MCP server for manipulating HarmonyOS devices (allows tool-based control of HarmonyOS phones via the Model Context Protocol).
https://github.com/XixianLiang/HarmonyOS-mcp-serverStop manually tapping through your HarmonyOS device during development. This MCP server gives your AI agents direct control over HarmonyOS phones and tablets - they can launch apps, navigate interfaces, and execute device commands just like you would.
You know the routine: make a code change, rebuild, deploy to device, manually navigate to the right screen, test the interaction, repeat 50 times. What if your AI agent could handle the device interaction part?

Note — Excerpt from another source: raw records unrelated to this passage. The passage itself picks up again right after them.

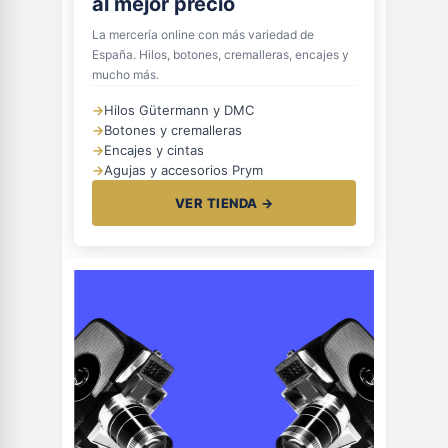
al mejor precio
La mercería online con más variedad de
España. Hilos, botones, cremalleras, encajes y
mucho más.
→
Hilos Gütermann y DMC
→
Botones y cremalleras
→
Encajes y cintas
→
Agujas y accesorios Prym
VER TIENDA →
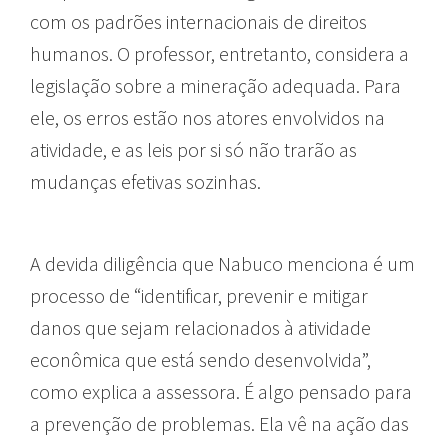
com os padrões internacionais de direitos
humanos. O professor, entretanto, considera a
legislação sobre a mineração adequada. Para
ele, os erros estão nos atores envolvidos na
atividade, e as leis por si só não trarão as
mudanças efetivas sozinhas.
A devida diligência que Nabuco menciona é um
processo de “identificar, prevenir e mitigar
danos que sejam relacionados à atividade
econômica que está sendo desenvolvida”,
como explica a assessora. É algo pensado para
a prevenção de problemas. Ela vê na ação das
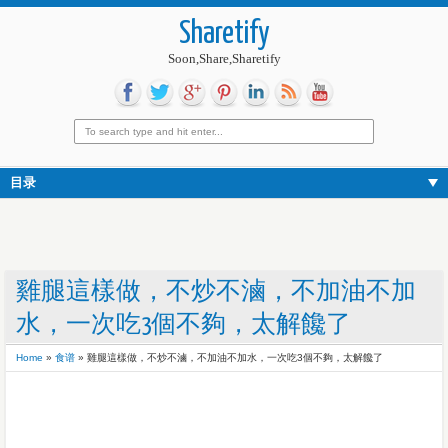
Sharetify
Soon,Share,Sharetify
目录
雞腿這樣做，不炒不滷，不加油不加
水，一次吃3個不夠，太解饞了
Home
»
食谱
»
雞腿這樣做，不炒不滷，不加油不加水，一次吃3個不夠，太解饞了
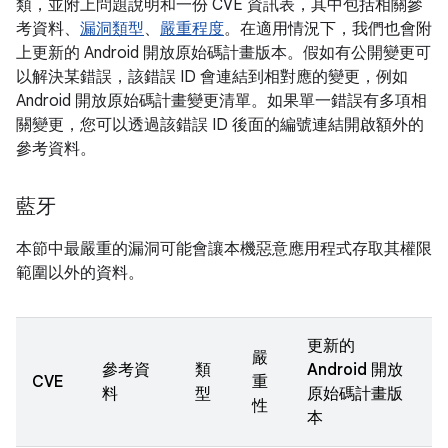
類，並附上問題說明和一份 CVE 資訊表，其中包括相關參
考資料、
漏洞類型
、
嚴重程度
。在適用情況下，我們也會附
上更新的 Android 開放原始碼計畫版本。假如有公開變更可
以解決某錯誤，該錯誤 ID 會連結到相對應的變更，例如
Android 開放原始碼計畫變更清單。如果單一錯誤有多項相
關變更，您可以透過該錯誤 ID 後面的編號連結開啟額外的
參考資料。
藍牙
本節中最嚴重的漏洞可能會讓本機惡意應用程式存取其權限
範圍以外的資料。
更新的
嚴
參考資
類
Android 開放
CVE
重
料
型
原始碼計畫版
性
本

With this MCP server, your Claude or OpenAI agent becomes your device automation partner. Tell it "Launch the settings app and navigate to the network section" and it executes the actual device commands. No more context switching between your IDE and physical device manipulation.
This isn't another emulator integration - it controls actual HarmonyOS hardware. Your agent can:
Perfect for integration testing, demo automation, or when you need to verify behavior on actual hardware without the manual overhead.
The server integrates seamlessly with your current MCP setup:
# Your agent can now control devices with natural language
message = "Launch the app `settings` on the phone"
result = await Runner.run(starting_agent=agent, input=message)
Works with Claude Desktop out of the box, or integrate it into your existing OpenAI agents workflow. The MCP protocol means your agent gets tool-based access to device control without you writing custom automation scripts.
Clone the repo, run uv sync, and you're connected to any HarmonyOS device on your network or via USB. The server discovers devices automatically and exposes them as MCP tools your agent can use immediately.
No complex SDK integrations or device-specific scripting - just point your agent at the MCP server and start giving it device control commands.
This is particularly valuable if you're building HarmonyOS apps and need rapid iteration cycles with real device testing, or if you're creating demos that need to show actual device interactions without manual coordination.